*INSTRUCTION:* Print this span of the material below exactly: the line with "For teachers", the line with "(View a larger image of thumbnail 1 )", and every line between them, but nothing else.

────────────────────────────────────────

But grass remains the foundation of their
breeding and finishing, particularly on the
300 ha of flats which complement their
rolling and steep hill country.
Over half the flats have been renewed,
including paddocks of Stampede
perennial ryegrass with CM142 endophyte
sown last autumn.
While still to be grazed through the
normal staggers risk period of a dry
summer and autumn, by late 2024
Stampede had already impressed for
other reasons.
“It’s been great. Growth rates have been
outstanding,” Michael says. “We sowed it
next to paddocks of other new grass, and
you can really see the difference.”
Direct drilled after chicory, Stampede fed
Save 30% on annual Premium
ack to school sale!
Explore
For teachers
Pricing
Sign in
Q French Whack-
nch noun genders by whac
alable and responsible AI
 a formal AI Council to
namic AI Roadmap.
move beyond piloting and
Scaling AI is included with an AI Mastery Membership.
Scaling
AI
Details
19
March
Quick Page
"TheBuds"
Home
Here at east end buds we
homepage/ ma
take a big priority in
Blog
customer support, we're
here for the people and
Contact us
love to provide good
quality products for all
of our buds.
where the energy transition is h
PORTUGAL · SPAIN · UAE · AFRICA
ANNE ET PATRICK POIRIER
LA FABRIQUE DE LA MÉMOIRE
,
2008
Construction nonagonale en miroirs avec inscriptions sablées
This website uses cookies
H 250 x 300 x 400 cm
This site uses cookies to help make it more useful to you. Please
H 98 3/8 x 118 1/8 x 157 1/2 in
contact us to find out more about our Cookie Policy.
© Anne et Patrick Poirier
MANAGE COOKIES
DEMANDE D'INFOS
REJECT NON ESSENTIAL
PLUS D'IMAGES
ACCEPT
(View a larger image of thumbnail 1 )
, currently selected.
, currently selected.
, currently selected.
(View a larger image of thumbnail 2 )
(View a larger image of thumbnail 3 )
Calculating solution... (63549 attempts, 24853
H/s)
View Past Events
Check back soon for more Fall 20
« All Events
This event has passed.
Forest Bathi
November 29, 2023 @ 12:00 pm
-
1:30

────────────────────────────────────────

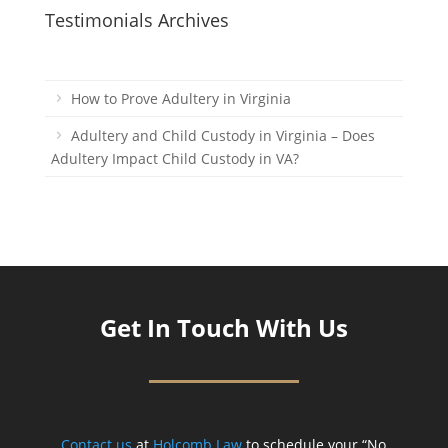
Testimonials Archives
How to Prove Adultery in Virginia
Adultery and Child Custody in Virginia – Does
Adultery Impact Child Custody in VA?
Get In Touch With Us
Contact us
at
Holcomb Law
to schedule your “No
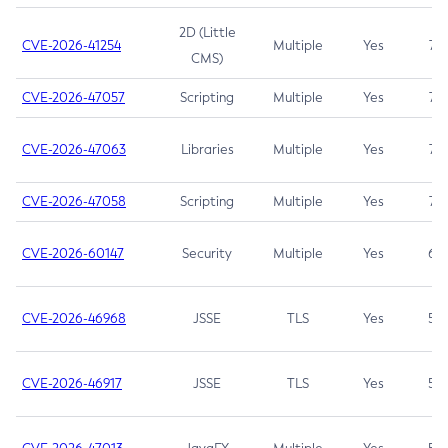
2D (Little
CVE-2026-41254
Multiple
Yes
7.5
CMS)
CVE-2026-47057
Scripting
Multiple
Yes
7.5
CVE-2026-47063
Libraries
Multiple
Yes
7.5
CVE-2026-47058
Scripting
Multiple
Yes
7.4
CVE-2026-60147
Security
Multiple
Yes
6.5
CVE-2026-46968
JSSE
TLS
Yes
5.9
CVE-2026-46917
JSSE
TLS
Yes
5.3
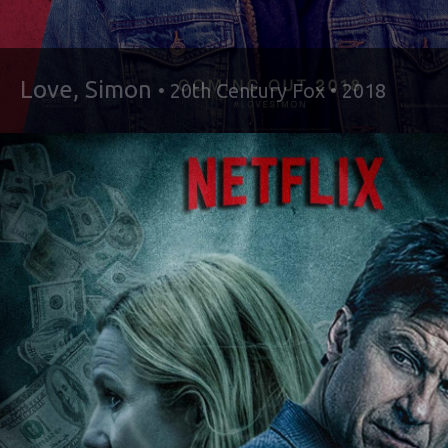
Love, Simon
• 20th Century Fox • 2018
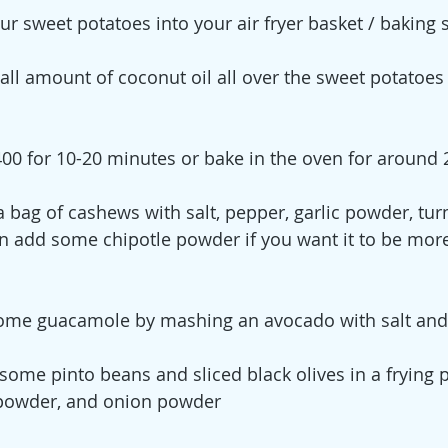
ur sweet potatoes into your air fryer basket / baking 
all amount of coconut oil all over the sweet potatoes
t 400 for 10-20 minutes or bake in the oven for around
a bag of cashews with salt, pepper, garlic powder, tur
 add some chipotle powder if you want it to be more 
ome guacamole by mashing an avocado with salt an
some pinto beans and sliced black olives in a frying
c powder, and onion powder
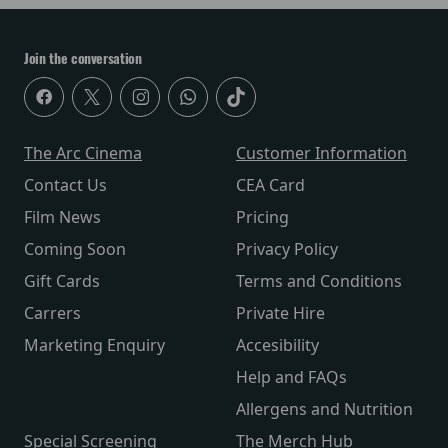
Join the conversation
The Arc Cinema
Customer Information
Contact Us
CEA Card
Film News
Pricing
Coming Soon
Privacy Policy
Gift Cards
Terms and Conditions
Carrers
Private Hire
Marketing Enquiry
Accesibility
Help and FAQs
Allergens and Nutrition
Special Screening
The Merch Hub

────────────────────────────────────────

*RESULT FOR THIS TASK:*
For teachers
Pricing
Sign in
Q French Whack-
nch noun genders by whac
alable and responsible AI
 a formal AI Council to
namic AI Roadmap.
move beyond piloting and
Scaling AI is included with an AI Mastery Membership.
Scaling
AI
Details
19
March
Quick Page
"TheBuds"
Home
Here at east end buds we
homepage/ ma
take a big priority in
Blog
customer support, we're
here for the people and
Contact us
love to provide good
quality products for all
of our buds.
where the energy transition is h
PORTUGAL · SPAIN · UAE · AFRICA
ANNE ET PATRICK POIRIER
LA FABRIQUE DE LA MÉMOIRE
,
2008
Construction nonagonale en miroirs avec inscriptions sablées
This website uses cookies
H 250 x 300 x 400 cm
This site uses cookies to help make it more useful to you. Please
H 98 3/8 x 118 1/8 x 157 1/2 in
contact us to find out more about our Cookie Policy.
© Anne et Patrick Poirier
MANAGE COOKIES
DEMANDE D'INFOS
REJECT NON ESSENTIAL
PLUS D'IMAGES
ACCEPT
(View a larger image of thumbnail 1 )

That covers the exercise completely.